** BEGIN SELECTION **
Description
These Pastel Sugar Cookie Sandwiches are delightful, soft sugar cookies tinted in vibrant pastel hues and sandwiched with a creamy vanilla filling. Perfect for festive occasions or a colorful treat, they combine classic buttery flavors with a light, fluffy frosting.
Ingredients
Scale
For the Sugar Cookies:
- 1 cup unsalted butter, softened
- 1 ½ cups granulated sugar
- 1 large egg
- 2 teaspoons vanilla extract
- 2 ¾ cups all-purpose flour
- 1 teaspoon baking soda
- ½ teaspoon baking powder
- ½ teaspoon salt
- 2 tablespoons milk
- Gel food coloring (pink, yellow, green, blue, and purple)
For the Vanilla Filling:
- ½ cup unsalted butter, softened
- 2 cups powdered sugar
- 2 tablespoons heavy cream or milk
- 1 teaspoon vanilla extract
- Pinch of salt
Instructions
- Preheat the Oven: Set your oven to 350°F (175°C). Line a baking sheet with parchment paper to prevent the cookies from sticking and to ensure easy cleanup.
- Make the Cookie Dough: In a large bowl, beat together the softened butter and granulated sugar until the mixture is light and fluffy, which should take about 2 minutes. Then, add the egg and vanilla extract, mixing thoroughly until everything is combined smoothly.
- Combine the Dry Ingredients: In a separate bowl, whisk together all-purpose flour, baking soda, baking powder, and salt. Gradually add these dry ingredients into the wet mixture on low speed until the dough forms. Add the milk and mix just until combined; the dough will be thick but soft.
** END SELECTION **
** BEGIN RECORDS SUPPLIED **
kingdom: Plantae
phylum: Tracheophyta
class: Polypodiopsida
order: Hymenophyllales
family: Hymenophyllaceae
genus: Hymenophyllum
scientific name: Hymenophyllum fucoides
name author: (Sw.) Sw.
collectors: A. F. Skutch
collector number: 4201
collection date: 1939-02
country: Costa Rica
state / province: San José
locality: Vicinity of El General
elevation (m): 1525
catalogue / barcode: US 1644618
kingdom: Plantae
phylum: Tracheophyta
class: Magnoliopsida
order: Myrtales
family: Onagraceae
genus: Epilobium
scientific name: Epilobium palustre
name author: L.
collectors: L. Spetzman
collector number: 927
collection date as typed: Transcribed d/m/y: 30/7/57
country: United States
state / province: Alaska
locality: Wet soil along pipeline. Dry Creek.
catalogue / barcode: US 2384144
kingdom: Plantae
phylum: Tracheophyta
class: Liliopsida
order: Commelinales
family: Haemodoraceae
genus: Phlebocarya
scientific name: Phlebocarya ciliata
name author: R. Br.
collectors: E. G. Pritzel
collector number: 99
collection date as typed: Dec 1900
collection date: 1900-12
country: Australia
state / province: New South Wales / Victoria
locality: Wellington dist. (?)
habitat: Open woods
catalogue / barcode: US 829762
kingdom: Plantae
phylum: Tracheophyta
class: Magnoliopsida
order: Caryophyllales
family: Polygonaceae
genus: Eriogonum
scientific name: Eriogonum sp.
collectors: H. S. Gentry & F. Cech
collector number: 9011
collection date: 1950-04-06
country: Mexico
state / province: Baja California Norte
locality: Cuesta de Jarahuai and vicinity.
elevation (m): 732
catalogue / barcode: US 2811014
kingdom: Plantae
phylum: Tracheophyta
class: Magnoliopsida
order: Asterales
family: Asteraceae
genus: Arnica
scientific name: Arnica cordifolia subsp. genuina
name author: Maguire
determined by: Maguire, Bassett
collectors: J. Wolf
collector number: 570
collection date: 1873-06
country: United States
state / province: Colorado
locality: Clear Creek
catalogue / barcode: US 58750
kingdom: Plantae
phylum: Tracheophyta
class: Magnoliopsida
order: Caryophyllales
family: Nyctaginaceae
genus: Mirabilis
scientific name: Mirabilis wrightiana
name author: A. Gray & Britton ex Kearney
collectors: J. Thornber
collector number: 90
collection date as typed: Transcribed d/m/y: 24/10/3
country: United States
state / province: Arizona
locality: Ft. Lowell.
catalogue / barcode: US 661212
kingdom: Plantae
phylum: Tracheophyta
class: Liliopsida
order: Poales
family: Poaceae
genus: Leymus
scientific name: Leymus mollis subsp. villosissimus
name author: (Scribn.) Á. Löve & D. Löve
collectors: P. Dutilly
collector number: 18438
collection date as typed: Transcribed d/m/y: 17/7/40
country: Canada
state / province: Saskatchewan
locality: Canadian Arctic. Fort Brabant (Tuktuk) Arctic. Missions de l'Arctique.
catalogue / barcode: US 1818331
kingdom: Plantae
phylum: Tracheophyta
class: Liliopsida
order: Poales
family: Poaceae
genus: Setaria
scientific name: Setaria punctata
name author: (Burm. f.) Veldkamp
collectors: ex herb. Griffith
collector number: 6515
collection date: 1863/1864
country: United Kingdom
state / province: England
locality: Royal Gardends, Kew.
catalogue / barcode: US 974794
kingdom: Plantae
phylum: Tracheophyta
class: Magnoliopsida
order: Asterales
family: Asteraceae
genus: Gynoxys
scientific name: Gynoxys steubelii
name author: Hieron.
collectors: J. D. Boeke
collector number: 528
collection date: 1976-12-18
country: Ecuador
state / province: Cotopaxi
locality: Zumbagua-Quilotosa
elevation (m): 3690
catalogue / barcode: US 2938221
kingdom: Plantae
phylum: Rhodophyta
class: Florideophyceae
** END RECORDS SUPPLIED **
#### WHAT IS ASKED:
(1) Write out the part of the sugar cookie recipe starting with "- Make the Cookie" and going on through "thick but soft.".
(2) In the sugar cookie recipe, about how long should the butter and granulated sugar be beaten together?
(3) Give what follows in the sugar cookie recipe, picking up after its last step.
The entries have nothing to do with the sugar cookie recipe.

#### WRITTEN ANSWERS:
(1)
- Make the Cookie Dough: In a large bowl, beat together the softened butter and granulated sugar until the mixture is light and fluffy, which should take about 2 minutes. Then, add the egg and vanilla extract, mixing thoroughly until everything is combined smoothly.
- Combine the Dry Ingredients: In a separate bowl, whisk together all-purpose flour, baking soda, baking powder, and salt. Gradually add these dry ingredients into the wet mixture on low speed until the dough forms. Add the milk and mix just until combined; the dough will be thick but soft.

(2) About 2 minutes, until the mixture is light and fluffy.

(3)
- Color the Dough: Divide the dough evenly into five portions. Use gel food coloring to tint each portion a different pastel shade—pink, yellow, green, blue, and purple. Knead the coloring into each dough portion until fully and evenly incorporated.
- Shape and Bake: Scoop about 1 tablespoon of dough per cookie and roll each into a smooth ball. Arrange the dough balls on the prepared baking sheet, leaving about 2 inches of space between each. Bake in the oven for 8 to 10 minutes, until the edges are set and the tops show slight cracking but no browning. Allow cookies to cool on the baking sheet for 5 minutes before transferring to a wire rack to cool completely.
- Make the Vanilla Filling: Beat the softened butter in a mixing bowl until smooth. Gradually add the powdered sugar, then mix in the heavy cream (or milk), vanilla extract, and a pinch of salt. Continue beating until the filling becomes fluffy and spreadable. Adjust the consistency with more cream if too thick, or more powdered sugar if too thin.
- Assemble the Cookie Sandwiches: Pair cookies of similar size once they are fully cooled. Pipe or spoon a generous layer of vanilla filling onto the flat side of one cookie, then gently press a matching cookie on top to form a sandwich, spreading the filling evenly.
- Set Before Serving: Let the cookie sandwiches rest for about 10 minutes to allow the filling to firm up slightly for perfect texture when served.
Notes
- Use gel food coloring for vibrant pastel colors without affecting dough texture.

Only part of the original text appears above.